Deep Contextual Bandits for model selection in travel e-commerce

Vijay Yadav
MakeMyTrip-Engineering
7 min readNov 11, 2022

--

Primary authors: Vijay Yadav, Deepak HR

Co-author : Narasimha

1. INTRODUCTION

MakeMyTrip has multiple ranking/recommendation systems. We use learning to rank, sequence-based recommendation models, content or behavior representation-based algorithms, and collaborative filtering algorithms too.

After the customer browses around, searching for hotels in city A, B or C, a substantial portion search for a single hotel and look at the responses/price/content to review. For such “direct hotel search” scenarios, it is prudent to show a few alternatives as well, for customers to compare and contrast them. More important if alternative hotels can bring higher value proposition to the business or to the customer (for ex., better service/value for same price). In this scenario, one could recommend hotels similar to the pivot hotel user has searched.

Recommendation page, for single hotel search

2. APPROACHES

Ranking algorithms use content, behavior, model-based representation learnings, and meta data such as location, price. In many destinations, espcially tourist destinations, customers search for high-end properties, resorts, villas and look for similar properties which may not be in same location/area.

While representations learnt based on user behavior (GNN embeddings) were very powerful & useful in our context, we wondered why not enhance the algorithm using content based representations or similarities too. Note that MakeMytrip and GoIbibo have many hotel reviews and also hotel images.

There are multiple ways to handle such problems other than contextual bandits model selection. One could train joint embedding model, or combine behavioral and content into single ranking/rec model etc. One can define loss over behavioral data and estimate appropriate NN weights/representation wts. For example, one can frame the problem as in link prediction problem and use GNN or heterogenous GNN models. Each method has its own advantages and disadvantages. If the loss is defined over behavioral outcome(hotel click yes/no), model might under perform in long tail scenarios unless model has a provision to generalize for unseen data or has provision to handle uncertainty. Also, it is subjective how closely the model target is linked to the online business metric of interest.

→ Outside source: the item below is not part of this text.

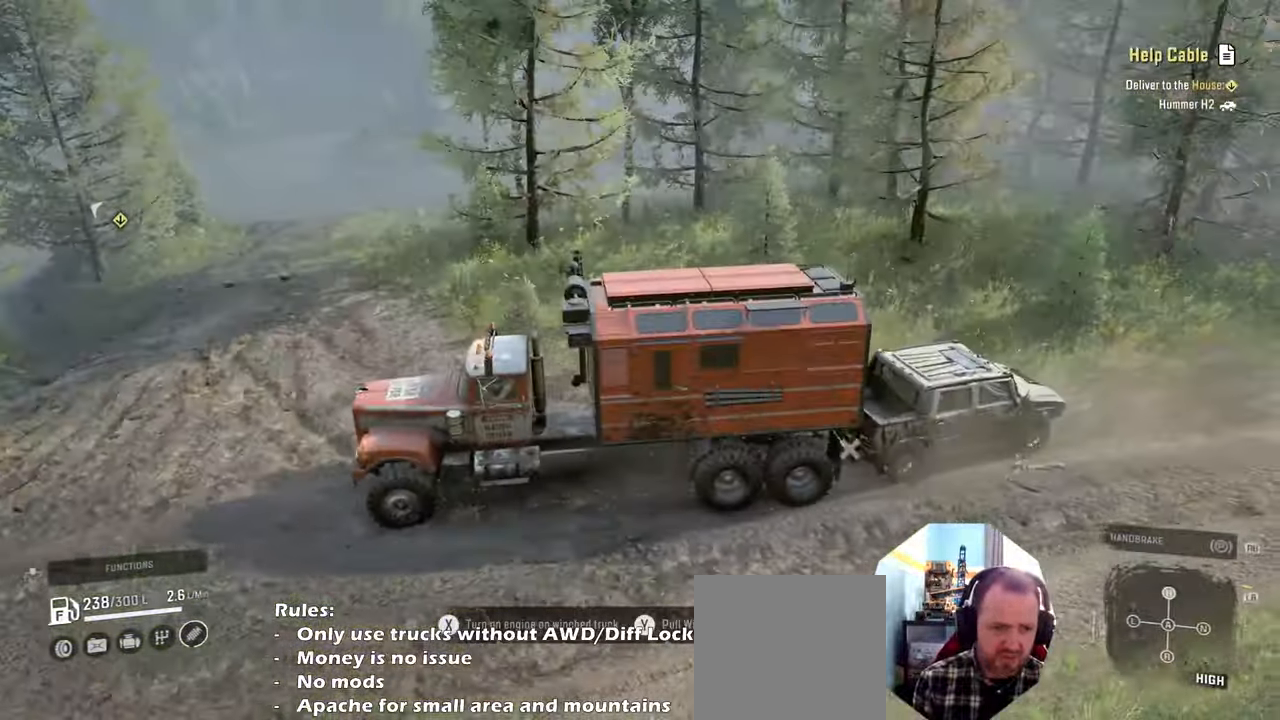
{"buttons": [], "left_stick": "center", "right_stick": "center", "events": []}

Similar to experiments run by Amazon, Spotify, Netflix, for algorithm selection ( see algorithm selection), we explored contextual bandits. In our model we took a Neural network + Linear TS based approach. There were a few interesting patterns in this project and it led to 1.5% -2% lift in overall conversion ratio. When the “pivot hotel” is sold out, impact of recommending good alternatives is much more(20%+ lift).

The rest of the blog explains this approach.

Example business applications by action set sizes

3. OUR METHOD

Train multiple models with data you have. Learn based on feedback loop which model is appropriate for a context.

Model 1: Shallow GNN embedding similarity –Train node2vec hotel embeddings using user-hotel click browse sequence of data and compute cosine similarity.

Representation learning is indeed core ingredient in deep learning recipe. It has worked quite well at MakeMyTrip. There are methods to train representations starting with prior belief or without. Even though we train these models without strong priors, models are able to estimate great representations in most of the cases. If we look which hotels are similar to one another in representation space, and project these on a 2D map (illustrative) we find intuitive clusters. Besides location-based similarity assessment, we use multiple quantitative metrics to assess quality of these models and representations.

Model 2- User Review (user generated content) based similarity — We concatenated all user reviews of a hotel and have experimented with multiple sentence representations in past.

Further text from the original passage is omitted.